4. The distinction between the major subtypes of HMSN (CMT) may be guided on the basis of motor conduction velocities, since the clinical features of these disorders are similar enough that it often is difficult to distinguish between them without the aid of electrodiagnosis. This distinction helps tailoring the ever increasing number of genetic testing needed. In many cases of HMSN, the lower extremities are involved severely leading to absent or very low amplitude CMAPs and difficult to interpret conduction velocity values. In most cases, the upper extremity nerves are less severely affected, and their velocities, particularly the median and ulnar motor conduction velocities in the forearms, have proven to be very useful in guiding the clinician to the accurate genetic diagnosis of patients with CMT (Figure C22-4).

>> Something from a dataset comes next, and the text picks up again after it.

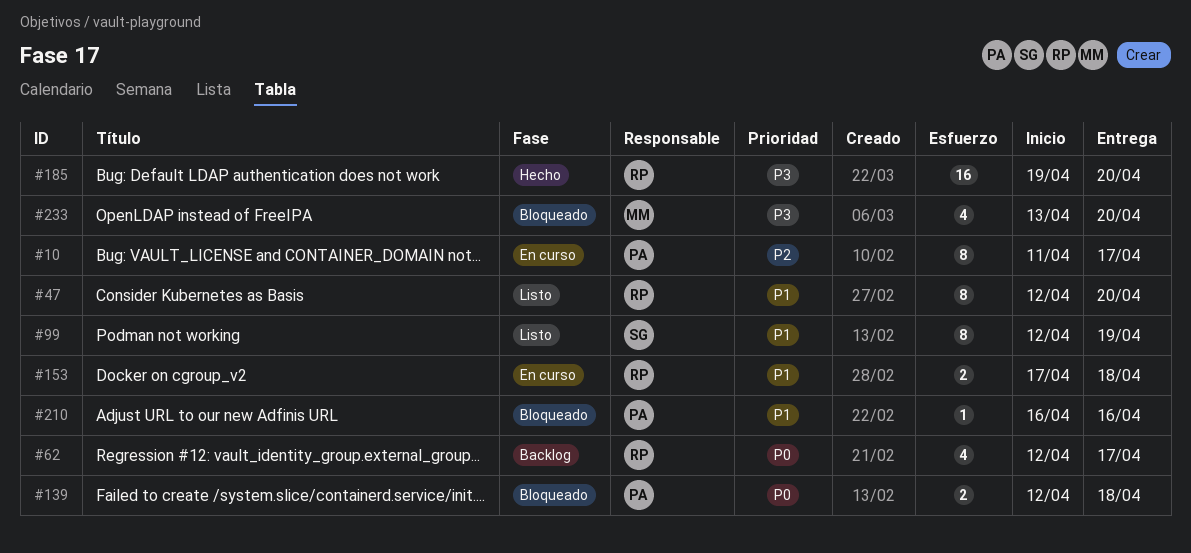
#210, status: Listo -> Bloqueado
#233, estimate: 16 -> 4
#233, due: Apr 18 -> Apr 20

Table C22-6 Hereditary Demyelinating Peripheral Neuropathy Associated With Prominent and Uniform Slowing of Conduction Velocities

* Often associated with multifocal slowing and/or conduction block at common entrapment sites.

In general, needle EMG in patients with CMT shows no specific abnormalities; results are similar in both types of the disease. Because of the slow tempo of the disease, needle EMG often reveals signs of chronic partial denervation with reinnervation. Long-duration, high-amplitude MUAPs are present bilaterally, and there is reduced recruitment of MUAPs, particularly in the distal muscles of the lower and upper limbs. Fibrillation and, less commonly, fasciculation potentials are relatively inconspicuous and are identified mainly in distal muscles. Although fibrillation potentials are more common in CMT2 (neuronal form) than CMT1 (demyelinating form), this finding does not allow differentiation of these two disorders.